Voters cast their ballots in the Toronto-area districts of Scarborough Southwest and University-Rosedale, both longstanding Liberal strongholds. A third byelection was held in the Montreal-area district of Terrebonne, where results are still pending. CBC News projected Liberal wins in both Toronto ridings.
Winning just one of them would have delivered a majority for the Liberals, allowing Carney’s party to pass legislation without opposition support and cement his hold on power until the next scheduled federal election in October 2029.
Carney Boosted by the Trump Effect
Carney had taken office in 2025, after a campaign buoyed in part by public anger over Donald Trump’s repeated threats to annex Canada, placing the former head of the Bank of England at the center of a diplomatic and economic fight with the U.S. president.
“Mark Carney with his steady hand, is perceived by many Canadians as someone who can weather the storm, and of course, the storm is largely about the policies and statements coming from the White House,” Daniel Béland, director of the McGill Institute for the Study of Canada in Montreal, told Newsweek on Monday.
Carney’s speech at the World Economic Forum in Davos in January calling for middle powers in the world to unite was seen as a barely veiled denunciation of Trump following months of the U.S. president calling Canada the 51st state and later imposing tariffs on Canadian goods.
Béland said this sense of crisis created an opportunity for Carney to frame himself as the technocrat-in-chief who could take on Trump. This was in contrast to Pierre Poilievre, the conservative leader, whose style is more populist and framed by Liberals as being too close to Trump for comfort.
The Liberals were behind in the polls under the previous prime minister, Justin Trudeau, but Carney turned the party around since he became leader “in a very specific context that is directly related to the return of Donald Trump to the White House,” Béland added.
Five defections from opposition parties including four from the Conservative party had put Liberals in the driving seat ahead of the byelections sparked by MP departures and contested ballot counting.
Former Liberal cabinet minister Bill Blair left his seat to become Canada’s high commissioner to the U.K. and former cabinet minister Chrystia Freeland resigned to become an economic development adviser to Ukrainian President Volodymyr Zelensky.
In Terrebonne, a heavily francophone electoral district north of Montreal, Liberal candidate Tatiana Auguste had a rematch against Bloc Québécois candidate Nathalie Sinclair-Desgagné.

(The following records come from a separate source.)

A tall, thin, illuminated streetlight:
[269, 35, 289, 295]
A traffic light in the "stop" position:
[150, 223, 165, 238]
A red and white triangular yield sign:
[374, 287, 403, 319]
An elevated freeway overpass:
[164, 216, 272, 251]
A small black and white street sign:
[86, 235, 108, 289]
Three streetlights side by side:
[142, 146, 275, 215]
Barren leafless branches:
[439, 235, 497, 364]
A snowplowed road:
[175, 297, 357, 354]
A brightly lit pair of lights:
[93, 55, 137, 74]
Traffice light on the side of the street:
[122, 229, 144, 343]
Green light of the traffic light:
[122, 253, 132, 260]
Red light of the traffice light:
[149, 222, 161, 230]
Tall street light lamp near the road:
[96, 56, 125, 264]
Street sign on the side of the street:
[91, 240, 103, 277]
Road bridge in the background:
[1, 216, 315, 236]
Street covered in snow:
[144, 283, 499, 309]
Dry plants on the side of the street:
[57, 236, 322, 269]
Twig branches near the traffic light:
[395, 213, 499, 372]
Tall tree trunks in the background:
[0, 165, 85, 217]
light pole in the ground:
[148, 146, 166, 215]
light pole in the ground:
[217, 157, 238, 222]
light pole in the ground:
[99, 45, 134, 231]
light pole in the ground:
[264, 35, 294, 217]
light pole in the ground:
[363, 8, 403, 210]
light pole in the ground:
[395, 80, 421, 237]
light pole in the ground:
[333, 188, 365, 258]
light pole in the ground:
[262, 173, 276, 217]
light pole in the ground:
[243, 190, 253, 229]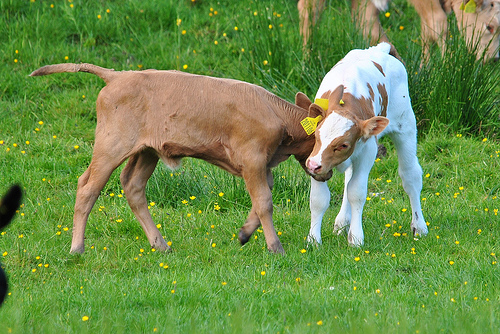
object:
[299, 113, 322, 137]
tag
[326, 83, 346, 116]
calves ear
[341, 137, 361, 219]
legs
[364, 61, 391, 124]
spots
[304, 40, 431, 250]
calf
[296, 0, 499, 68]
calf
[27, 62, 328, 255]
brown cow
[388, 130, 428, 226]
leg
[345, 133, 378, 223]
leg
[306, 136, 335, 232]
leg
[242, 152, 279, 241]
leg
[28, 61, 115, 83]
tail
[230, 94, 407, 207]
cow eating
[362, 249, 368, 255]
flower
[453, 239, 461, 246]
flower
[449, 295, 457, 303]
flower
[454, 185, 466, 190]
flower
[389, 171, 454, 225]
ground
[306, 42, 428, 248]
brown and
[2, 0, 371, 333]
grass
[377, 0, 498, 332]
grass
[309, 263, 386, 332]
grass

This followed the overturning of last April’s federal election result in which Auguste was declared the winner by a single vote. Sinclair-Desgagné challenged the result after one of her supporters said her special ballot was never counted and won her case at the Supreme Court of Canada.

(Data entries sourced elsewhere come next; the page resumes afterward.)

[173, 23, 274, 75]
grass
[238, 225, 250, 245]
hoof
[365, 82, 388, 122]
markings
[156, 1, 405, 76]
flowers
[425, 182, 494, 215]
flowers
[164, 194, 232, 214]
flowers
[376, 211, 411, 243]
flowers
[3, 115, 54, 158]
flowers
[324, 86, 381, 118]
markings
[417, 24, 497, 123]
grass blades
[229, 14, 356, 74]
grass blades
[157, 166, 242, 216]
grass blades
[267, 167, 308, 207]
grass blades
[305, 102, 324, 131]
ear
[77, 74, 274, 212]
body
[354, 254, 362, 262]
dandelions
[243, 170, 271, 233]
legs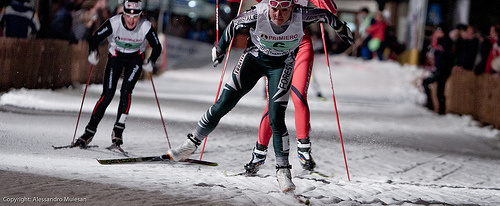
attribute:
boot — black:
[73, 125, 95, 145]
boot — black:
[110, 123, 125, 152]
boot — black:
[165, 132, 202, 165]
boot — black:
[242, 143, 271, 175]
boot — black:
[268, 159, 306, 201]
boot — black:
[292, 138, 325, 173]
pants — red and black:
[249, 36, 310, 157]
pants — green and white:
[193, 45, 296, 163]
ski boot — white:
[165, 135, 203, 165]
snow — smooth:
[2, 31, 499, 203]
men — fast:
[74, 8, 386, 195]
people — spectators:
[423, 21, 498, 81]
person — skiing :
[173, 1, 360, 196]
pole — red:
[316, 20, 352, 181]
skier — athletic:
[243, 0, 338, 173]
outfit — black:
[71, 16, 170, 146]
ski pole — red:
[148, 67, 178, 153]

The Canadian prime minister may not be on the ballot there but his face is prominent on posters in Terrebonne. “The Liberals are using the popularity of Mark Carney, which is quite strong in Quebec, to help them,” said Béland.
Following Monday’s success, the Liberals’ majority could grow further amid reports that as many as nine MPs are tempted to cross the floor in the coming months, said Béland. “That’s very difficult for Poilievre because that calls into question his leadership if you have quite a few of your MPs who leave your caucus to join the ruling party.”